Published September 22, 2022

Wildfire-impacted community members, nonprofit organization leaders, and industry professionals convened in Sonoma, California, this week to highlight and discuss how our unique communities recover, rebuild, and reimagine community resilience after—and before—wildfire, during a three-day summit.

On Tuesday, Lomakatsi Tribal Partnerships Director Belinda Brown, enrolled member of the Kosealekte Band of the Ajumawi-Atsuge Nation (Pit River Tribe) and descendant of the Northern Paiute Gidutikad Band, shared a panel with Trina Cunningham, Executive Director of Maidu Summit Consortium and Maidu tribal member; and Margo Robbins, Executive Director of Cultural Fire Management Council and Yurok Tribe member, to discuss centering indigenous land care practices in wildfire recovery. Moderated by Lomakatsi Founder & Executive Director Marko Bey, the panel discussed the foundational role of fire in indigenous culture, and the importance of prescribed fire in stewarding the fire-adapted landscapes of the West.

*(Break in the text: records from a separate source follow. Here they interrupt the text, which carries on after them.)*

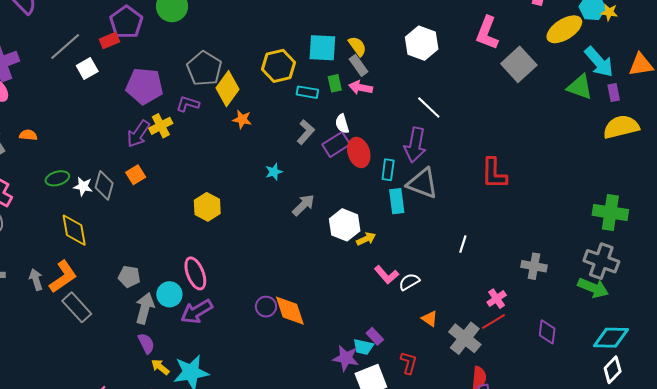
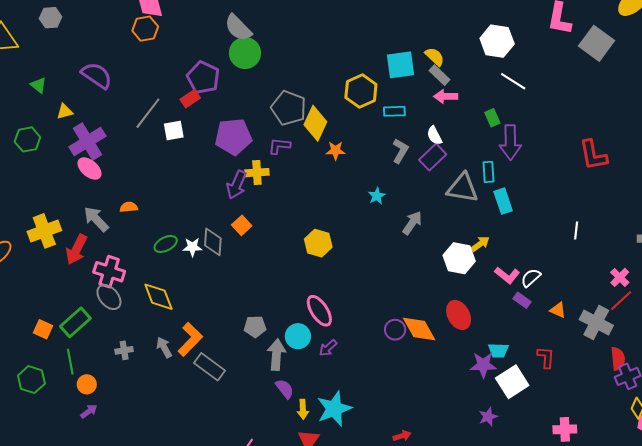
white square: (87, 69) -> (174, 130), turned 30
green rectangle: (335, 83) -> (492, 118), moved
white line: (429, 107) -> (513, 81), moved
yellow cross: (161, 126) -> (257, 173), turned 35
red ellipse: (359, 152) -> (459, 315), moved
gray triangle: (423, 183) -> (463, 188), moved
white hexagon: (345, 225) -> (459, 258), moved
yellow diamond: (74, 230) -> (158, 297), moved
purple arrow: (197, 312) -> (328, 348), size x0.6
purple rectangle: (375, 336) -> (522, 300), moved
yellow arrow: (160, 367) -> (303, 409), turned -120

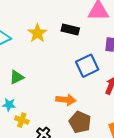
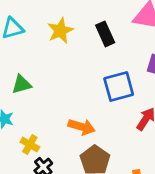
black rectangle: (70, 29) -> (105, 34), turned 42
yellow cross: (22, 120) -> (30, 144), moved

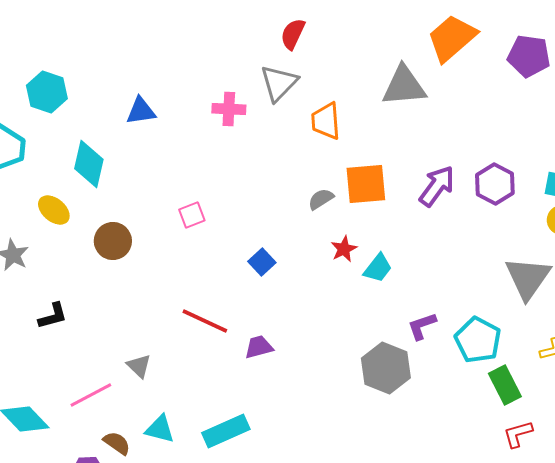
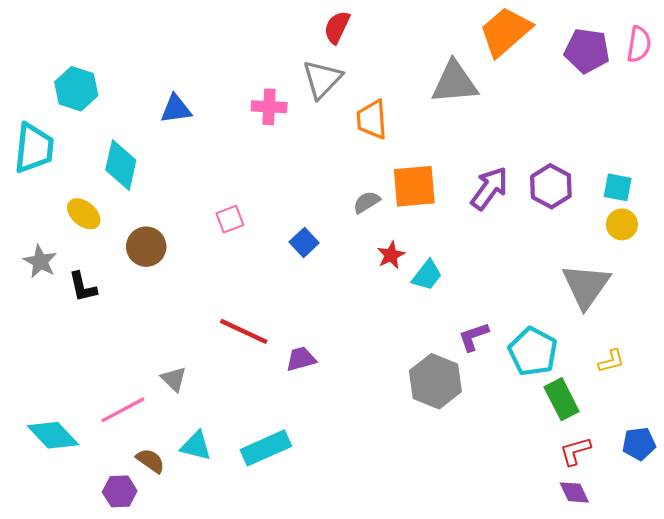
blue square: (262, 262) -> (304, 242), moved
black L-shape: (53, 316) -> (83, 287), moved, turned 92

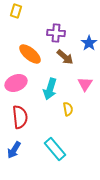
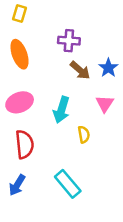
blue star: (89, 43) -> (108, 68), moved
orange ellipse: (30, 54) -> (20, 54), moved, turned 30

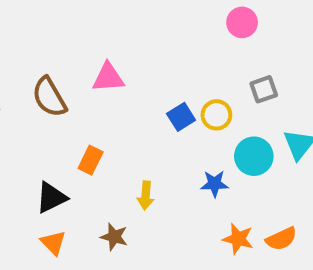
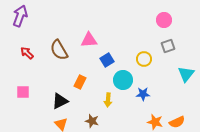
pink circle: (242, 22) -> (164, 20), moved
blue square: (181, 117) -> (107, 60), moved
cyan circle: (254, 156) -> (123, 80), moved

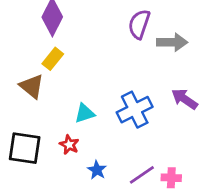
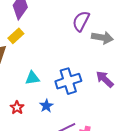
red star: (69, 145) -> (17, 108), moved
blue star: (97, 170) -> (46, 106), moved

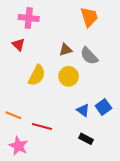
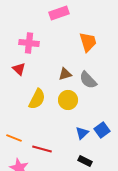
blue triangle: (83, 110) -> (82, 133), turned 40

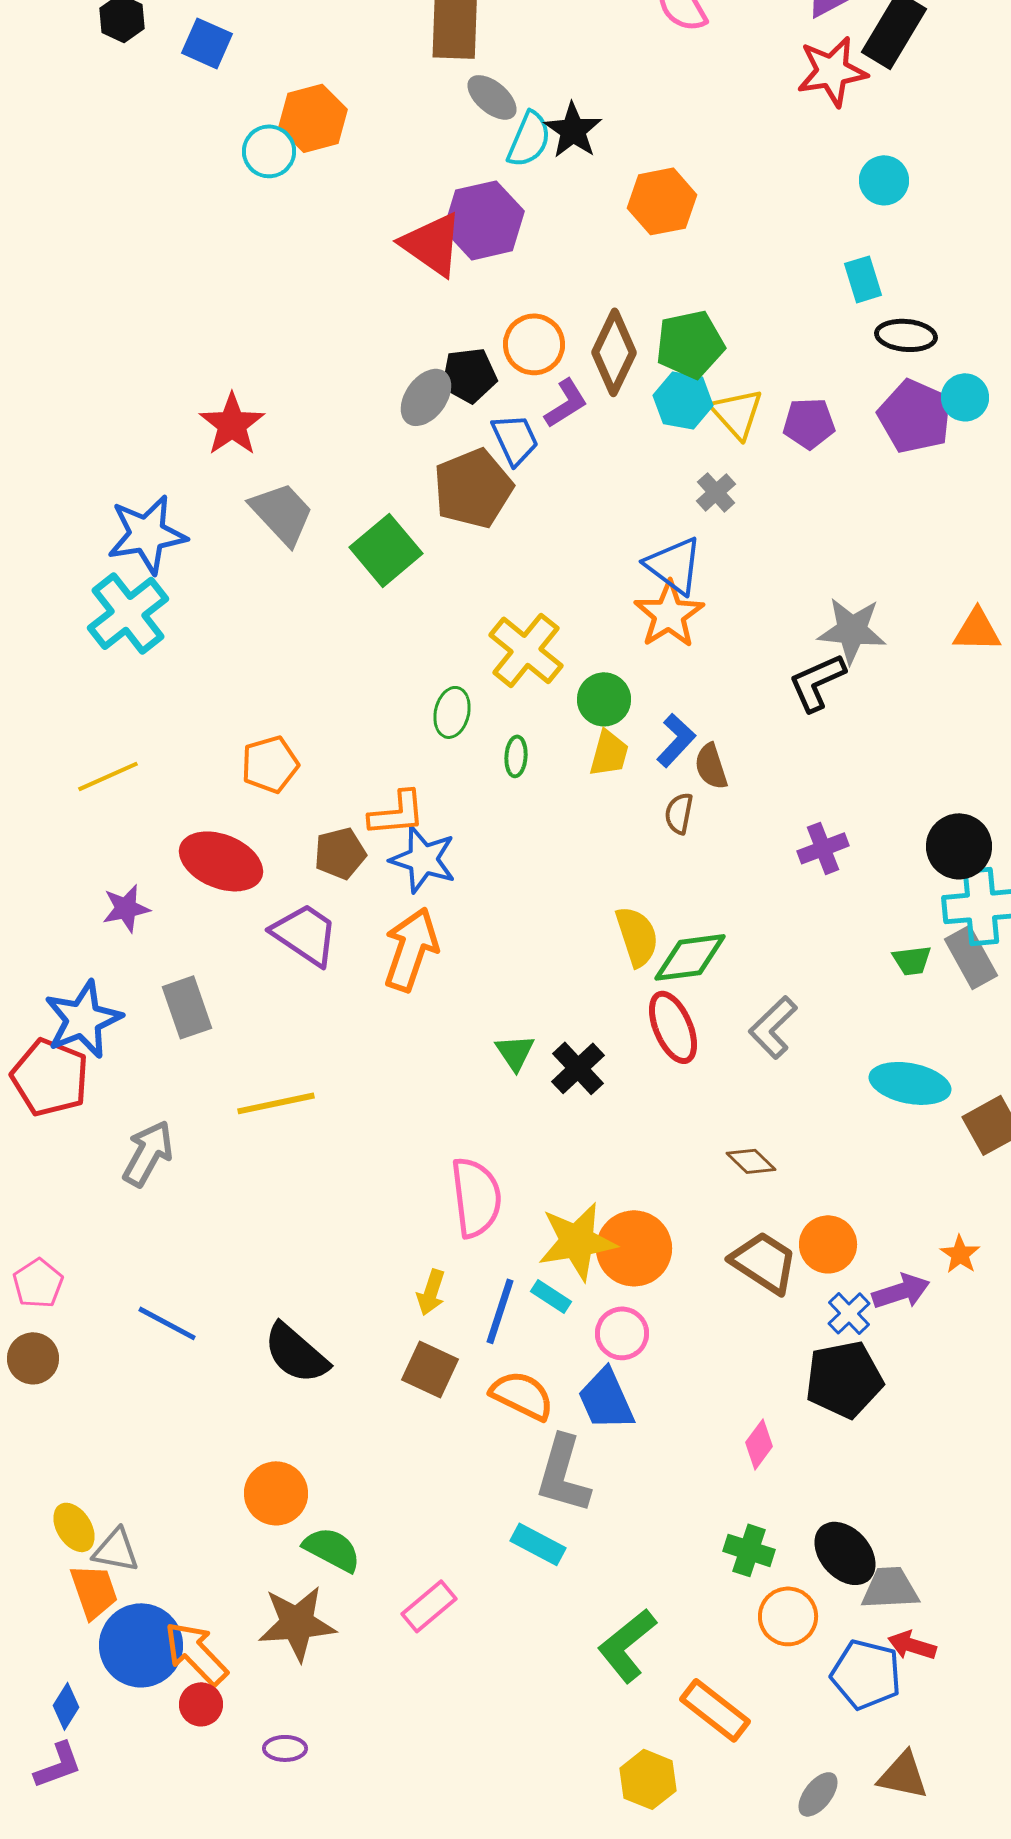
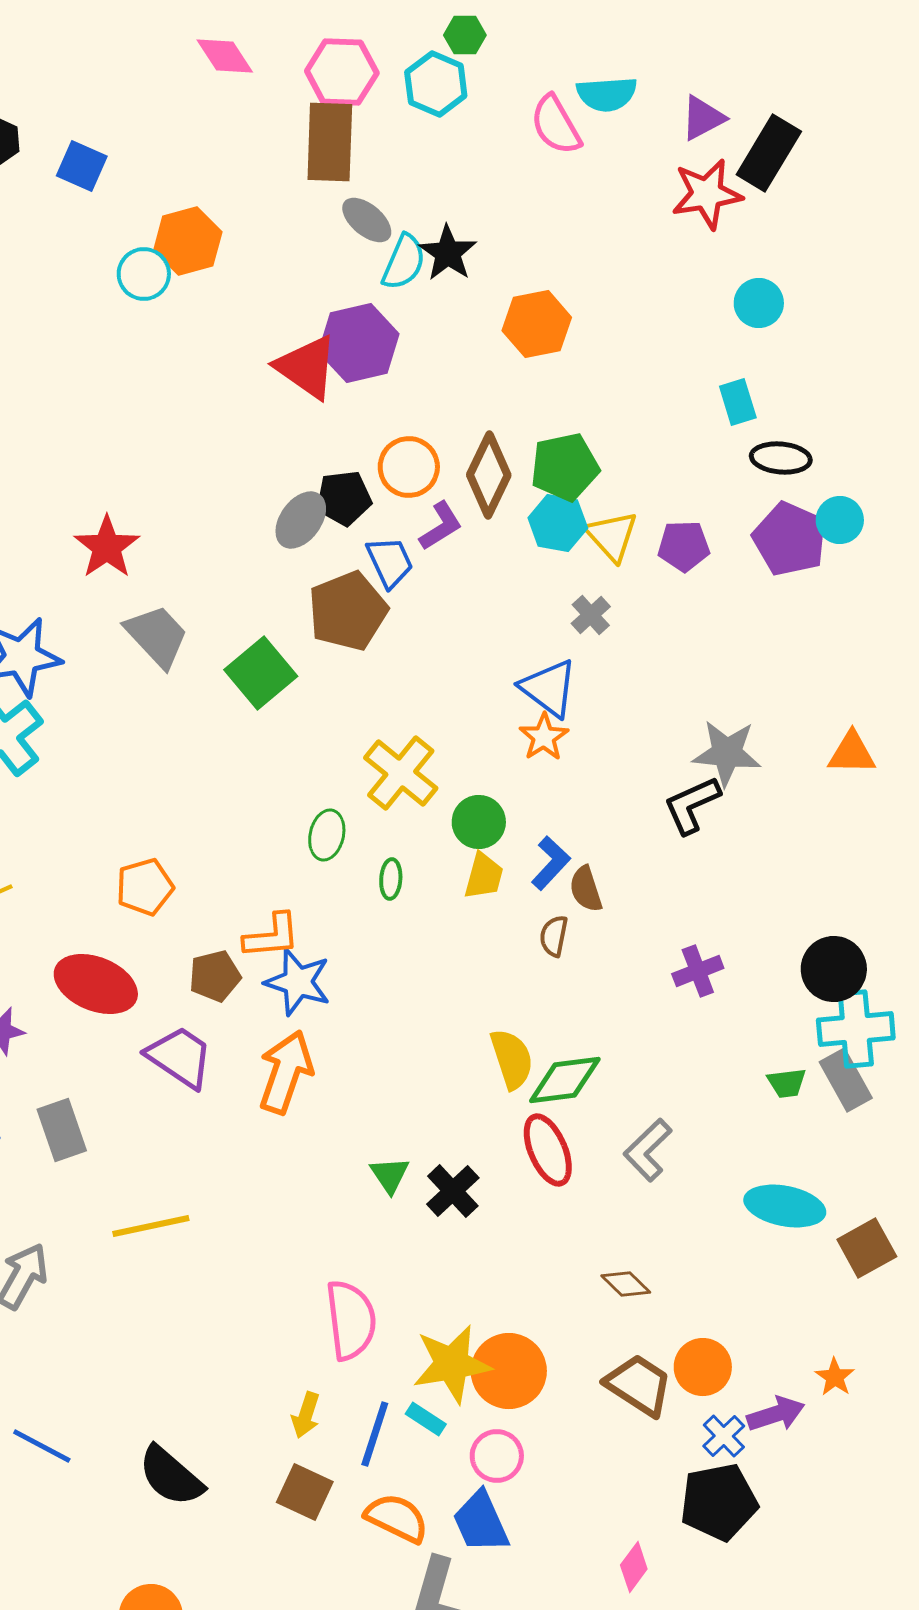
orange star: (669, 614) -> (544, 737), size x0.7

“The indigenous people have been here for thousands and thousands and thousands of years taking care of the land – countless generations of keeping the land healthy and in balance. We know a little something about healthy lands and how to keep them that way. What we don’t know a lot about is how to recover from the wildfires we’ve been experiencing today, and that’s because we have no history of such a thing.”

Margo Robbins

In the new era of megafires, nearly 200 years since aboriginal people were forcibly dislocated, Brown underscored the value of multi-organizational collaboration to achieve equity and community safety in the wildland-urban interface, and to advance the return of culturally significant land care practices founded in Indigenous Traditional Ecological Knowledge – the place-based information accumulated by aboriginal peoples since time immemorial that supports thriving ecosystems and subsistence resources.
“The indigenous people have been here for thousands and thousands and thousands of years taking care of the land – countless generations of keeping the land healthy and in balance,” Margo Robbins said during her keynote presentation right before the panel. “We know a little something about healthy lands and how to keep them that way. What we don’t know a lot about is how to recover from the wildfires we’ve been experiencing today, and that’s because we have no history of such a thing.”
We thank After The Fire USA for hosting this powerful 3-day workshop!